What to work on -> Find the line in the entries below that contains "které nejvíce zlepšují/zhoršují". Repeat it exactly, and every line after it through the line that contains "To nám ušetří".

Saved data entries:

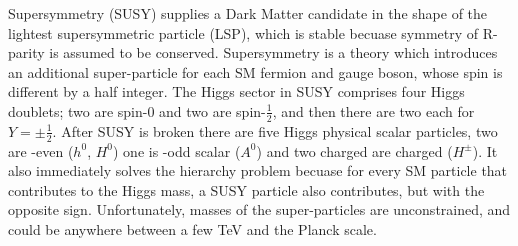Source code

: %











Supersymmetry (SUSY)
supplies a Dark Matter candidate in the shape of the lightest supersymmetric
particle (LSP),
which is stable becuase symmetry of R-parity is assumed to be conserved.
Supersymmetry is a theory which introduces an additional super-particle for each SM fermion and
gauge boson, whose spin is different by a half integer.
The Higgs sector in SUSY comprises four Higgs doublets; two are spin-0 and two are spin-$\tfrac12$,
and then there are two each for $Y=\pm\tfrac12$.
After SUSY is broken there are five Higgs physical scalar particles, two are \CP-even ($h^0$,
$H^0$) one is \CP-odd scalar ($A^0$) and two charged are charged ($H^\pm$).
It also immediately solves the hierarchy problem becuase for every SM particle that contributes to
the Higgs mass, a SUSY particle also contributes, but with the opposite sign.
Unfortunately, masses of the super-particles are unconstrained, and could be anywhere between a few
TeV and the Planck scale.

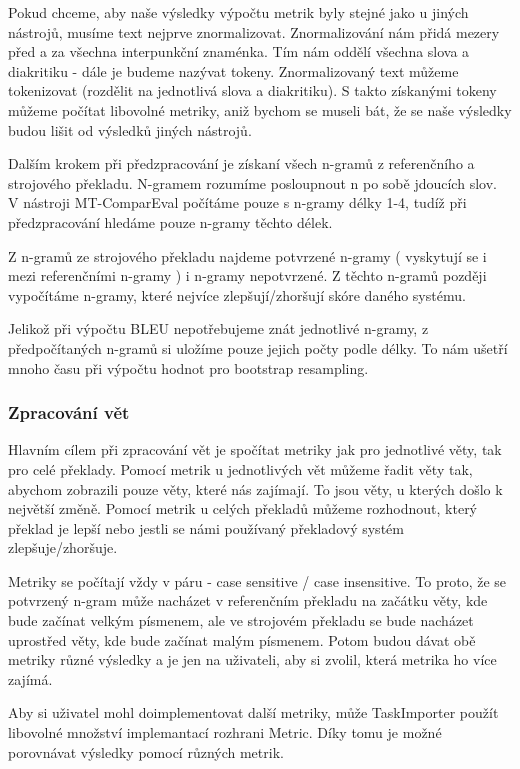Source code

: Pokud chceme,
  aby naše výsledky výpočtu metrik byly stejné jako u jiných nástrojů,
  musíme text nejprve znormalizovat.
Znormalizování nám přidá mezery před a za všechna interpunkční znaménka.
Tím nám oddělí všechna slova a diakritiku - dále je budeme nazývat tokeny.
Znormalizovaný text můžeme tokenizovat (rozdělit na jednotlivá slova a diakritiku).
S takto získanými tokeny můžeme počítat libovolné metriky,
  aniž bychom se museli bát,
  že se naše výsledky budou lišit od výsledků jiných nástrojů.

Dalším krokem při předzpracování je získaní všech n-gramů z referenčního a strojového překladu.
N-gramem rozumíme posloupnout n po sobě jdoucích slov.
V nástroji MT-ComparEval počítáme pouze s n-gramy délky 1-4,
  tudíž při předzpracování hledáme pouze n-gramy těchto délek. 

Z n-gramů ze strojového překladu najdeme potvrzené n-gramy
  ( vyskytují se i mezi referenčními n-gramy )
  i n-gramy nepotvrzené.
Z těchto n-gramů později vypočítáme n-gramy,
  které nejvíce zlepšují/zhoršují skóre daného systému.
  
Jelikož při výpočtu BLEU nepotřebujeme znát jednotlivé n-gramy,
  z předpočítaných n-gramů si uložíme pouze jejich počty podle délky.
To nám ušetří mnoho času při výpočtu hodnot pro bootstrap resampling.

\subsubsection{Zpracování vět}
Hlavním cílem při zpracování vět je spočítat metriky jak pro jednotlivé věty,
  tak pro celé překlady.
Pomocí metrik u jednotlivých vět můžeme řadit věty tak,
  abychom zobrazili pouze věty, 
  které nás zajímají.
To jsou věty, u kterých došlo k největší změně.
Pomocí metrik u celých překladů můžeme rozhodnout,
  který překlad je lepší
  nebo jestli se námi používaný překladový systém zlepšuje/zhoršuje.

Metriky se počítají vždy v páru - case sensitive / case insensitive.
To proto, že se potvrzený n-gram může nacházet v referenčním překladu na začátku věty,
  kde bude začínat velkým písmenem,
  ale ve strojovém překladu se bude nacházet uprostřed věty,
  kde bude začínat malým písmenem.
Potom budou dávat obě metriky různé výsledky 
  a je jen na uživateli,
  aby si zvolil, která metrika ho více zajímá.

Aby si uživatel mohl doimplementovat další metriky,
  může TaskImporter použít libovolné množství implemantací rozhrani Metric.
Díky tomu je možné porovnávat výsledky pomocí různých metrik.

Response area ->
  které nejvíce zlepšují/zhoršují skóre daného systému.
  
Jelikož při výpočtu BLEU nepotřebujeme znát jednotlivé n-gramy,
  z předpočítaných n-gramů si uložíme pouze jejich počty podle délky.
To nám ušetří mnoho času při výpočtu hodnot pro bootstrap resampling.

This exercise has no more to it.